We support efforts by the Indian government to digitize government payments to poor households and encourage new digital banking models. We also work with private-sector providers to design digital financial products that meet the needs of poor households. Our work primarily seeks to address market failures that restrict access to and the use of such products by poor and rural communities and women.
While gender equity has always been at the heart of our priorities—for example, in our family planning, health, and nutrition programs—our explicit gender focus across the entire foundation is new. We have committed to an intentional focus on addressing barriers that women face simply because of their gender and to support women’s economic empowerment.
India is one of the four priority countries for our gender equality investments. The others are Kenya, Tanzania, and Uganda.
We support the development and dissemination of tools and innovations that help poor farmers boost their production and provide more nutritious food for their families and communities. We work with the public sector, private companies, and NGOs to learn from smallholder farmers about their needs and invest in improving the yields of crops that they depend on (including rice, wheat, and legumes) so they can better feed their families, strengthen their local economy, and adapt to the effects of a changing climate.
None of our grants to India are in genetically modified crops.

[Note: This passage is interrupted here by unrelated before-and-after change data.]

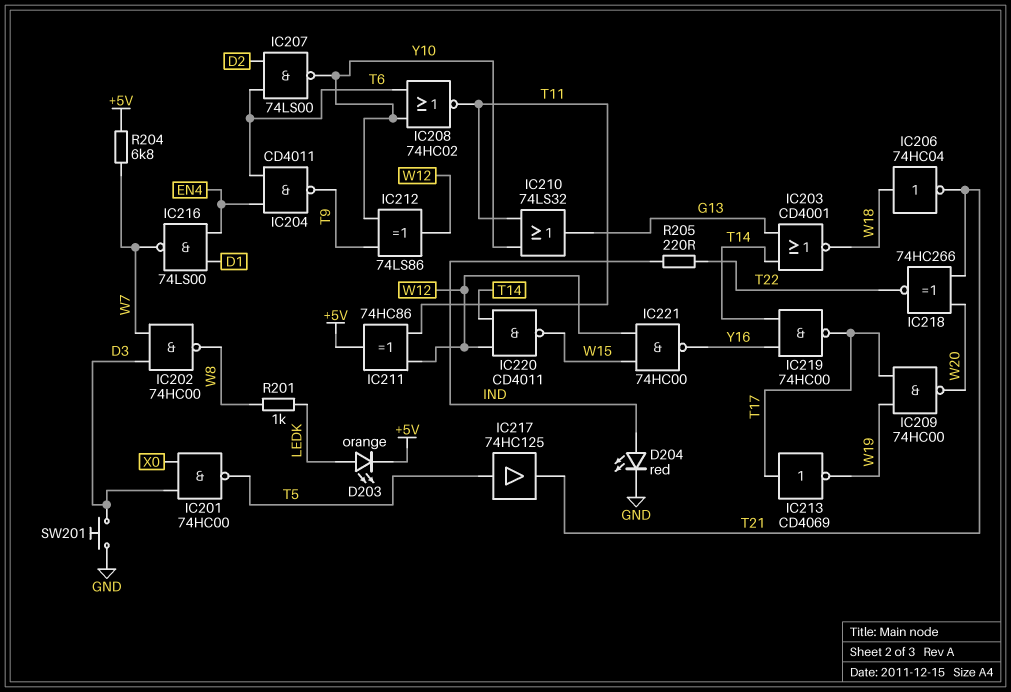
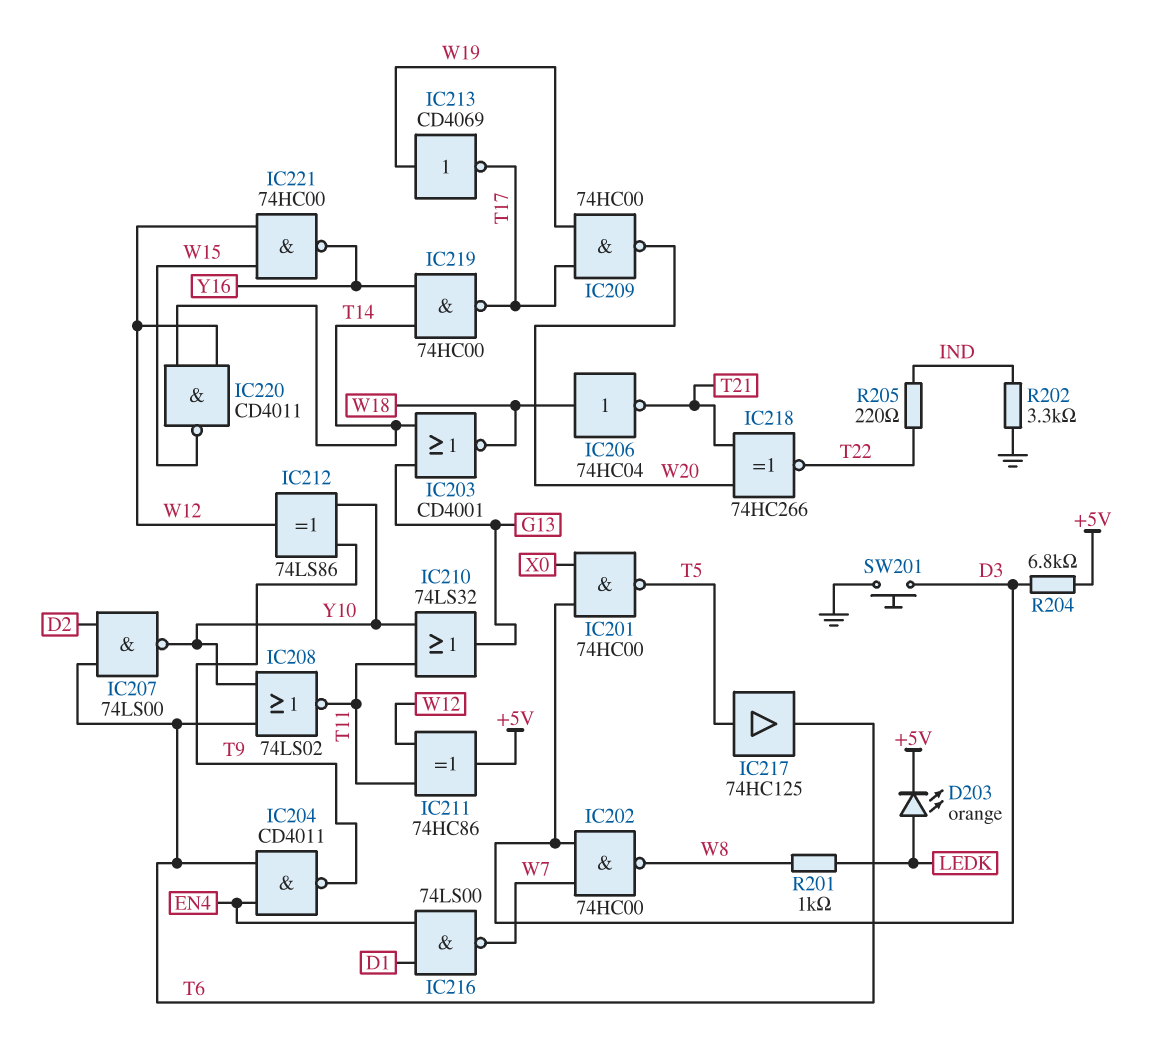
D204: LED red (A IND, K GND) -> none
IC208: NOR 74HC02 (in T6, in Y10, out T11) -> NOR 74LS02 (in T6, in Y10, out T11)
IC213: NOT CD4069 (in T17, out W19) -> NOT CD4069 (in W19, out T17)
IC217: buffer 74HC125 (in T5, out T21) -> buffer 74HC125 (in T5, out T6)
R202: none -> 3.3k (GND, IND)
R204: 6.8k (+5V, W7) -> 6.8k (+5V, D3)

The HPV demonstration study conducted by PATH with technical support from ICMR, used vaccines that were already licensed in India. This study was focused on operational considerations relevant to vaccine introduction. Prior to the study, these vaccines were already licensed by the Drugs Controller General of India (DGCI) and therefore established to be safe and efficacious.
The HPV demonstration study is being reviewed by the Honourable Supreme Court of India and we hope that the facts of the case are ascertained at the earliest.